6. THEY CAN BE MOVIE STARS
The ‘70s had their share of hokey films, but 1972’s The Doberman Gang takes campy to the next level. The movie, as the trailer’s voiceover explains, is about “six savage Dobies with a thirst for cold cash that leaves banks bone dry.” The dogs are all named after famous bank robbers: Dillinger, Bonnie, Clyde, Pretty Boy Floyd, Baby Face Nelson, and Ma Barker. Using their persuasive barks and growls, these trained dogs manage to make off with heaps of money. If that concept seems silly to you, consider the fact that there were two sequels and talk of a remake as recently as 2010.
7. AND WAR HEROES
Kurt the Doberman was the first canine causality in the 1944 Battle of Guam during WWII. He went ahead of the troops and warned them of the approaching Japanese soldiers. Although an enemy grenade killed the brave dog, many soldiers were saved from the same fate because of his bravery. Kurt became the first of 25 war dogs to be buried in what is now known as the United States Marine Corps War Dog Cemetery on Guam.

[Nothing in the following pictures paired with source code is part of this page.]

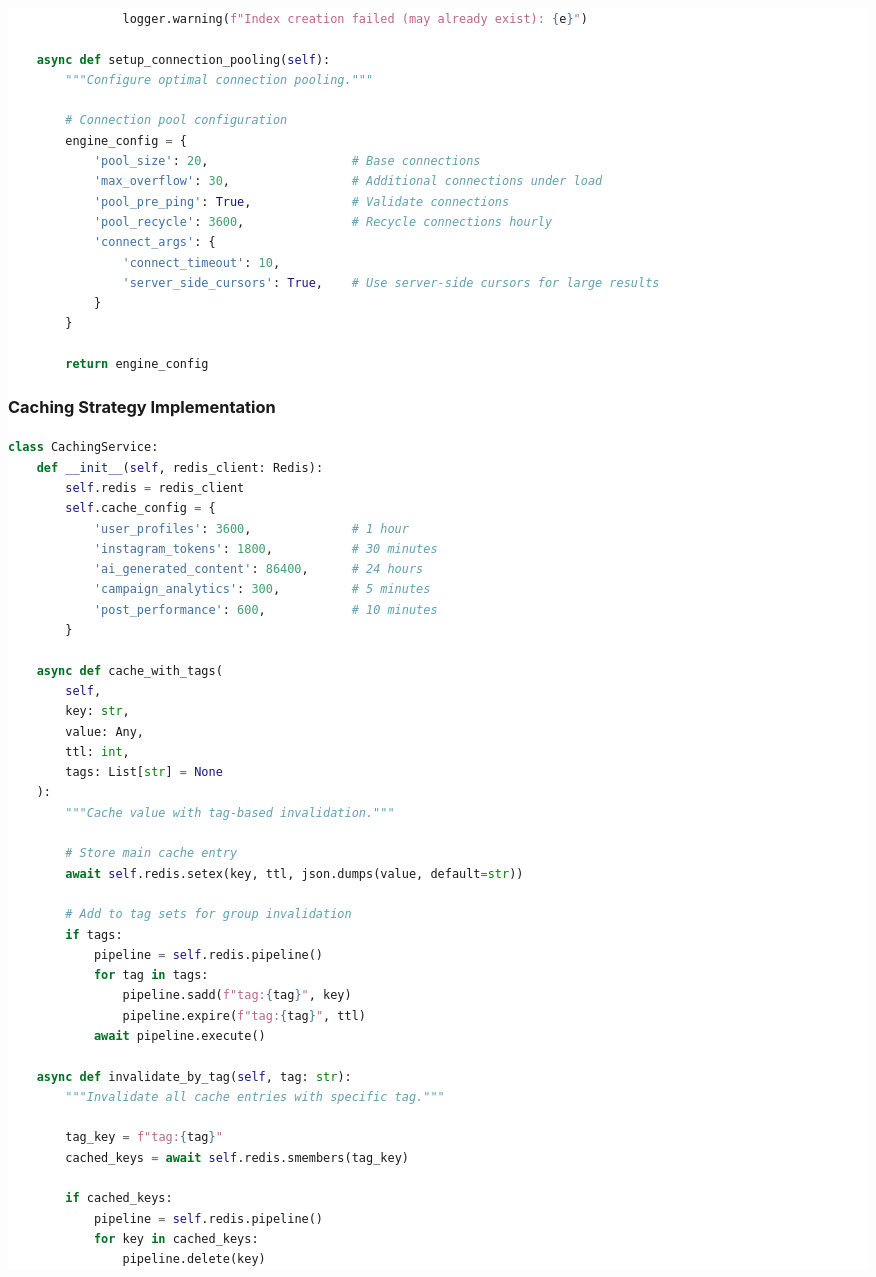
 ```python
                logger.warning(f"Index creation failed (may already exist): {e}")
    
    async def setup_connection_pooling(self):
        """Configure optimal connection pooling."""
        
        # Connection pool configuration
        engine_config = {
            'pool_size': 20,                    # Base connections
            'max_overflow': 30,                 # Additional connections under load
            'pool_pre_ping': True,              # Validate connections
            'pool_recycle': 3600,               # Recycle connections hourly
            'connect_args': {
                'connect_timeout': 10,
                'server_side_cursors': True,    # Use server-side cursors for large results
            }
        }
        
        return engine_config
```

### Caching Strategy Implementation
```python
class CachingService:
    def __init__(self, redis_client: Redis):
        self.redis = redis_client
        self.cache_config = {
            'user_profiles': 3600,              # 1 hour
            'instagram_tokens': 1800,           # 30 minutes  
            'ai_generated_content': 86400,      # 24 hours
            'campaign_analytics': 300,          # 5 minutes
            'post_performance': 600,            # 10 minutes
        }
    
    async def cache_with_tags(
        self,
        key: str,
        value: Any,
        ttl: int,
        tags: List[str] = None
    ):
        """Cache value with tag-based invalidation."""
        
        # Store main cache entry
        await self.redis.setex(key, ttl, json.dumps(value, default=str))
        
        # Add to tag sets for group invalidation
        if tags:
            pipeline = self.redis.pipeline()
            for tag in tags:
                pipeline.sadd(f"tag:{tag}", key)
                pipeline.expire(f"tag:{tag}", ttl)
            await pipeline.execute()
    
    async def invalidate_by_tag(self, tag: str):
        """Invalidate all cache entries with specific tag."""
        
        tag_key = f"tag:{tag}"
        cached_keys = await self.redis.smembers(tag_key)
        
        if cached_keys:
            pipeline = self.redis.pipeline()
            for key in cached_keys:
                pipeline.delete(key)
```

A memorial featuring a bronze statue of Kurt has been erected in the cemetery, with the names of the 24 other dogs inscribed on the side. Artist Susan Bahary was asked to create it.
“To me, this is more subject, more about love, even though it is a war monument,” she said. “I hope that people can take a piece of love back when they see that piece. That they’ll feel the love we had for the dogs and that the dogs had for us.”
8. THEY’RE SMART
9. THERE HAVE BEEN DOBERMAN DRILL TEAMS
The first of many Doberman Drill Teams, started by Tess Henseler, performed at the 1959 Westminster KC dog show at Madison Square Garden in New York City. The groups performed at various celebrations and sporting events and showcased the dogs’ intelligence and superior agility. Later, Rosalie Alvarez formed her own team that toured for 30 years.
10. BREEDING IS MAKING THEM MORE GENTLE
Since Dobermans are transitioning from guard dogs to loving companions, breeders are moving them away from aggressive qualities. Although Dobies have a softer personality today, all dogs are different and a lot of their temperament is dependent on proper training. These dogs can be great with families and children, but only when correctly trained and socialized.